Hal lain yang mesti menjadi perhatian adalah ketika kecepatan kemampuan anak-anak
milenial dan generasi Z menguasai teknologi digital, tanpa dibekali dengan keimanan
dan akhlak mulia, menyebabkan anak-anak banyak terjebak pada hal-hal yang disebut
dekadensi moral. Perkembangan peserta didik yang tidak terkontrol dengan baik dan
bijak, akan melahirkan anak generasi milenial dan generasi Z yang bermoral rendah.
Bila moralitas kalah, maka ini menjadi tantangan berat bagi guru dan masyarakat
bangsa.

Hal inilah menjadi titik balik yang mesti kita buka lagi lembaran-lembaran tentang
pendidikan kita. Kita harus pahami lagi, Ki Hajar Dewantara sebagai pendidik asli
Indonesia telah mengisyaratkan dalam pandangannya mengenai pendidikan kita. Beliau
melihat bahwa pendidikan harus dilihat dari sisi manusia lebih pada sisi psikologinya.
Menurutnya manusia memiliki daya jiwa yaitu cipta, karsa, dan karya. Pengembangan
manusia seutuhnya menuntut pengembangan semua daya secara seimbang.
Pengembangan yang terlalu menitikberatkan pada satu daya saja akan menghasilkan
ketidakutuhan perkembangan sebagai manusia. Beliau mengatakan bahwa pendidikan
yang menekankan pada aspek intelektual belaka hanya akan menjauhkan peserta didik
dari masyarakatnya. Dan ternyata pendidikan sampai sekarang ini hanya menekankan
pada pengembangan daya cipta, dan kurang memperhatikan pengembangan olah rasa
dan karsa. Jika berlanjut terus akan menjadikan manusia kurang humanis atau
manusiawi.

Dengan memperhatikan hal di atas, maka sudah saatnya sebagai pendidik harus terus
berbenah diri melakukan perubahan-perubahan dalam pembelajaran. Sudah saatnya
pendidik melakukan aksi nyata untuk bergerak dan terus belajar agar dapat
memberikan tuntunan yang diharapkan dalam membangun diri manusia untuk lebih
manusiawi.
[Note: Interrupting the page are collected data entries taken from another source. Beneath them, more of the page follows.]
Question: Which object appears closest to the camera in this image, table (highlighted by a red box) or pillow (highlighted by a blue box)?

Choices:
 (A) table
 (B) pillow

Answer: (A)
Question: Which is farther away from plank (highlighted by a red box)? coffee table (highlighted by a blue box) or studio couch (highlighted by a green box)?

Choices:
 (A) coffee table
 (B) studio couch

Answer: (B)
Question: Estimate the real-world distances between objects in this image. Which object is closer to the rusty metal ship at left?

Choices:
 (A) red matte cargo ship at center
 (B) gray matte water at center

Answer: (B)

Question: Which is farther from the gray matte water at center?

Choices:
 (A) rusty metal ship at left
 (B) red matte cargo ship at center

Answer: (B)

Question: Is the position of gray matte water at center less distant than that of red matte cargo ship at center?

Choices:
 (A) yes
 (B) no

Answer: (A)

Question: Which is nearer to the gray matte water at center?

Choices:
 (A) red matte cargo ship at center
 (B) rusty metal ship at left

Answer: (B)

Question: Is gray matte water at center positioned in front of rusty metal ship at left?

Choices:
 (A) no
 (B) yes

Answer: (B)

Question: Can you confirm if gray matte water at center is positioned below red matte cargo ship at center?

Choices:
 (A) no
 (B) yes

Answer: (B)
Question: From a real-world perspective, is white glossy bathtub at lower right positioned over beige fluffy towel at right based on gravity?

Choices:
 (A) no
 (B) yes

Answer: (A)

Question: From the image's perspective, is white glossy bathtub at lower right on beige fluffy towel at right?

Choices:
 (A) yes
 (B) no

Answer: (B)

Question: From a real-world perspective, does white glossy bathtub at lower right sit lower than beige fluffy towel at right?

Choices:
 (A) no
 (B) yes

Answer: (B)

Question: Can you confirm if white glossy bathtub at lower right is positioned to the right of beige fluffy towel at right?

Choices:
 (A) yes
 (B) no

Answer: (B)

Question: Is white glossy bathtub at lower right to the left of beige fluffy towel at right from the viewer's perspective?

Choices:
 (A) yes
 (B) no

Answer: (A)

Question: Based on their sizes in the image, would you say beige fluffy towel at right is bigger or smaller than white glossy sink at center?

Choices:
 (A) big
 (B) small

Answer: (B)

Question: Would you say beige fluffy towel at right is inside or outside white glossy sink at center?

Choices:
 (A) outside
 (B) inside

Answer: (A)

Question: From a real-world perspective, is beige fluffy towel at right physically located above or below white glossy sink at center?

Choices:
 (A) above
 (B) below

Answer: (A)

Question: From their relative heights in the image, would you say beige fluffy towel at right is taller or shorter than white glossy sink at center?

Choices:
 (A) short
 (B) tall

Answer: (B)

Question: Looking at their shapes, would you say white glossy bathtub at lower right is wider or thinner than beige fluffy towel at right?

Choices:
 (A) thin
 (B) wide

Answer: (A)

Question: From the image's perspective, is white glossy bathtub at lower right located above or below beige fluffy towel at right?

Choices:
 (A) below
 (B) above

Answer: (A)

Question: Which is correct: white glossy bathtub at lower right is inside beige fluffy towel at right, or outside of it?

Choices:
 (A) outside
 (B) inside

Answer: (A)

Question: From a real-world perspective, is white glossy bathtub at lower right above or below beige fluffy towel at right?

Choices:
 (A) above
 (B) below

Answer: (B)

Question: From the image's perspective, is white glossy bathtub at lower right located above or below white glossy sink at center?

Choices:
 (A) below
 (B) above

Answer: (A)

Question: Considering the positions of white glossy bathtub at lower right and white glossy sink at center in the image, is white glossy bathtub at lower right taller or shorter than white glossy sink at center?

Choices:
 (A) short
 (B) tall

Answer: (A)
Disinilah pentingnya mengembalikan fungsi pendidikan yang hakiki yang
sebenarnya untuk membangun manusia dengan watak dan kepribadian yang utuh
sebagai pribadi dan sebagai masyarakat.

Selain itu, seorang pendidik pun harus tetap memiliki jiwa dan pandangan yang terbuka.
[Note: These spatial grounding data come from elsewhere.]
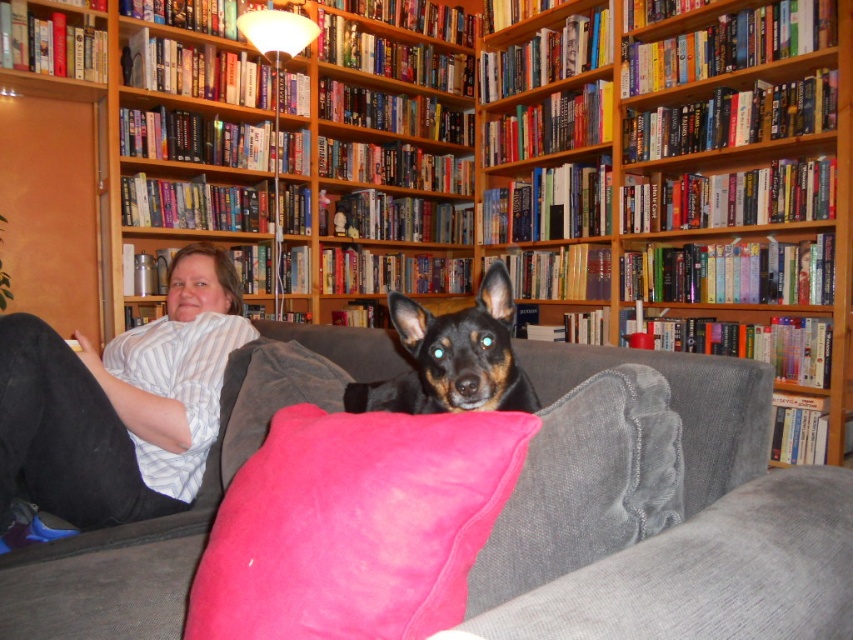
Question: Which is nearer to the black smooth dog at center?

Choices:
 (A) gray fabric couch at center
 (B) pink velvety pillow at center
 (C) wooden bookshelf at upper center

Answer: (A)

Question: Is wooden bookshelf at upper center smaller than pink velvety pillow at center?

Choices:
 (A) yes
 (B) no

Answer: (B)

Question: Which object is closer to the camera taking this photo?

Choices:
 (A) white striped shirt at center
 (B) gray fabric couch at center
 (C) pink velvety pillow at center
 (D) wooden bookshelf at upper center

Answer: (B)

Question: Is velvet pink pillow at center positioned before white striped shirt at center?

Choices:
 (A) no
 (B) yes

Answer: (B)

Question: In this image, where is velvet pink pillow at center located relative to white striped shirt at center?

Choices:
 (A) below
 (B) above

Answer: (A)

Question: Estimate the real-world distances between objects in this image. Which object is closer to the wooden bookshelf at upper center?

Choices:
 (A) pink velvety pillow at center
 (B) black smooth dog at center
 (C) gray fabric couch at center
 (D) velvet pink pillow at center

Answer: (B)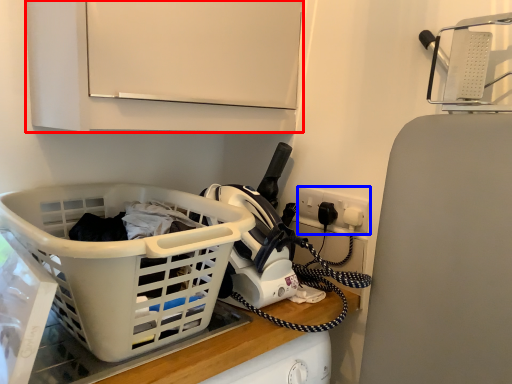
Question: Which of the following is the closest to the observer, cabinetry (highlighted by a red box) or electric outlet (highlighted by a blue box)?

Choices:
 (A) cabinetry
 (B) electric outlet

Answer: (A)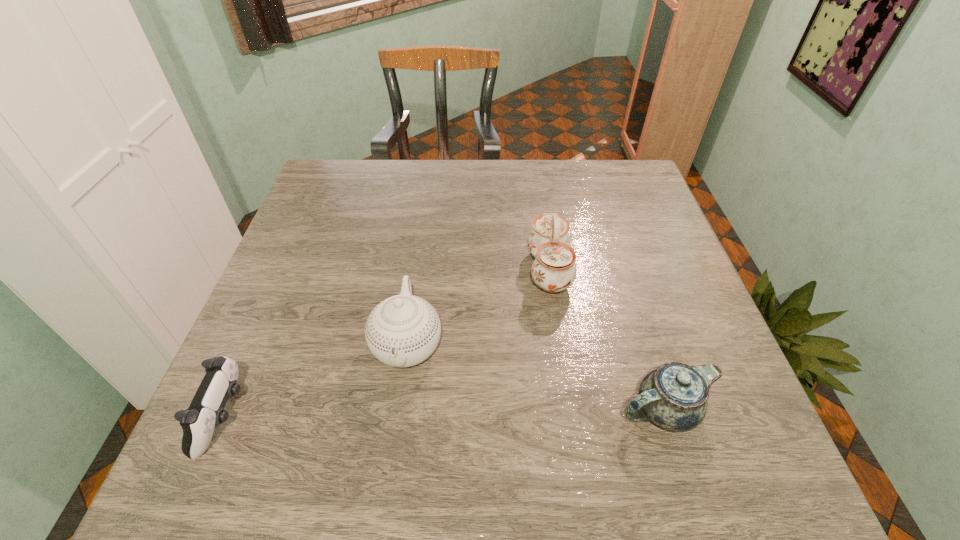
Locate an element on the screen. vacant area between the farthest chinaware and the rightmost object is located at coordinates (607, 340).

Identify the location of vacant region between the shortest chinaware and the third object from right to left. (536, 377).

The image size is (960, 540). Identify the location of free spot between the farthest object and the rightmost chinaware. (607, 340).

Identify the location of free spot between the rightmost chinaware and the farthest object. (607, 340).

This screenshot has height=540, width=960. Find the location of `vacant point located between the control and the shortest chinaware`. vacant point located between the control and the shortest chinaware is located at coordinates (444, 413).

Point out which object is positioned as the nearest to the leftmost chinaware. Please provide its 2D coordinates. Your answer should be formatted as a tuple, i.e. [(x, y)], where the tuple contains the x and y coordinates of a point satisfying the conditions above.

[(554, 269)]

The height and width of the screenshot is (540, 960). In order to click on the second closest object to the control in this screenshot , I will do `click(554, 269)`.

Image resolution: width=960 pixels, height=540 pixels. Find the location of `chinaware that is the third closest to the control`. chinaware that is the third closest to the control is located at coordinates (674, 397).

Choose which chinaware is the third nearest neighbor to the control. Please provide its 2D coordinates. Your answer should be formatted as a tuple, i.e. [(x, y)], where the tuple contains the x and y coordinates of a point satisfying the conditions above.

[(674, 397)]

Locate an element on the screen. The image size is (960, 540). free spot that satisfies the following two spatial constraints: 1. on the spout of the second object from left to right; 2. on the front-facing side of the leftmost object is located at coordinates (397, 417).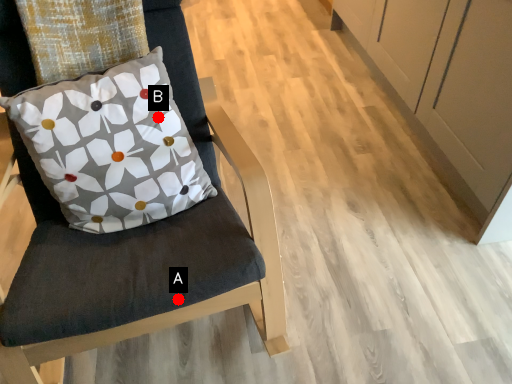
Question: Two points are circled on the image, labeled by A and B beside each circle. Which point is closer to the camera?

Choices:
 (A) A is closer
 (B) B is closer

Answer: (A)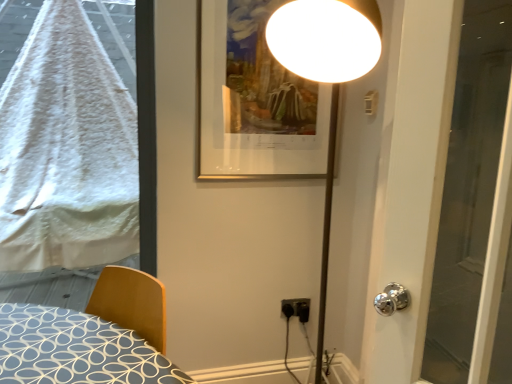
Where is `white fluffy blanket at left`? This screenshot has width=512, height=384. white fluffy blanket at left is located at coordinates (66, 150).

Describe the element at coordinates (254, 100) in the screenshot. I see `gold metallic picture frame at upper center` at that location.

I want to click on transparent glass door at right, so click(469, 188).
Kita tidak bisa menutup mata terhadap perkembangan zaman dengan perubahan
teknologi yang begitu pusat. Pendidik harus melek teknologi tetapi tetap diimbangi pula
dengan penanaman karakter dan pribadi yang baik bagi anak-anak.
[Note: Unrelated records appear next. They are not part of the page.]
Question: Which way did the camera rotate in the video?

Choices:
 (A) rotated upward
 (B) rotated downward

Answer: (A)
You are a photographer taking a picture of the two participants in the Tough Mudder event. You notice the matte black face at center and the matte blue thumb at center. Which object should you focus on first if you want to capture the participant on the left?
Guru yang efektif memiliki keunggulan dalam mengajar, dalam hubungan (relasi dan
komunikasi) dengan peserta didik dan anggota komunitas sekolah, dan juga relasi dan
komunikasinya dengan pihak lain (orang tua, komite sekolah, pihak terkait), segi
administrasi sebagai guru, dan sikap profesionalitasnya. Sikap-sikap profesional itu
meliputi antara lain: keinginan untuk memperbaiki diri dan keinginan untuk mengikuti
perkembangan zaman. Maka penting pula membangun suatu etos kerja yang positif
yaitu menjunjung tinggi pekerjaan, menjaga harga diri dalam melaksanakan pekerjaan,
dan keinginan untuk melayani masyarakat. Dalam kaitan dengan ini penting juga
performance/penampilan seorang profesional secara fisik, intelektual, relasi sosial,
kepribadian, nilai-nilai dan kerohanian serta mampu menjadi motivator. Singkatnya
perlu adanya peningkatan mutu kinerja yang profesional, produktif dan kolaboratif demi
pemanusiaan secara utuh setiap peserta didik.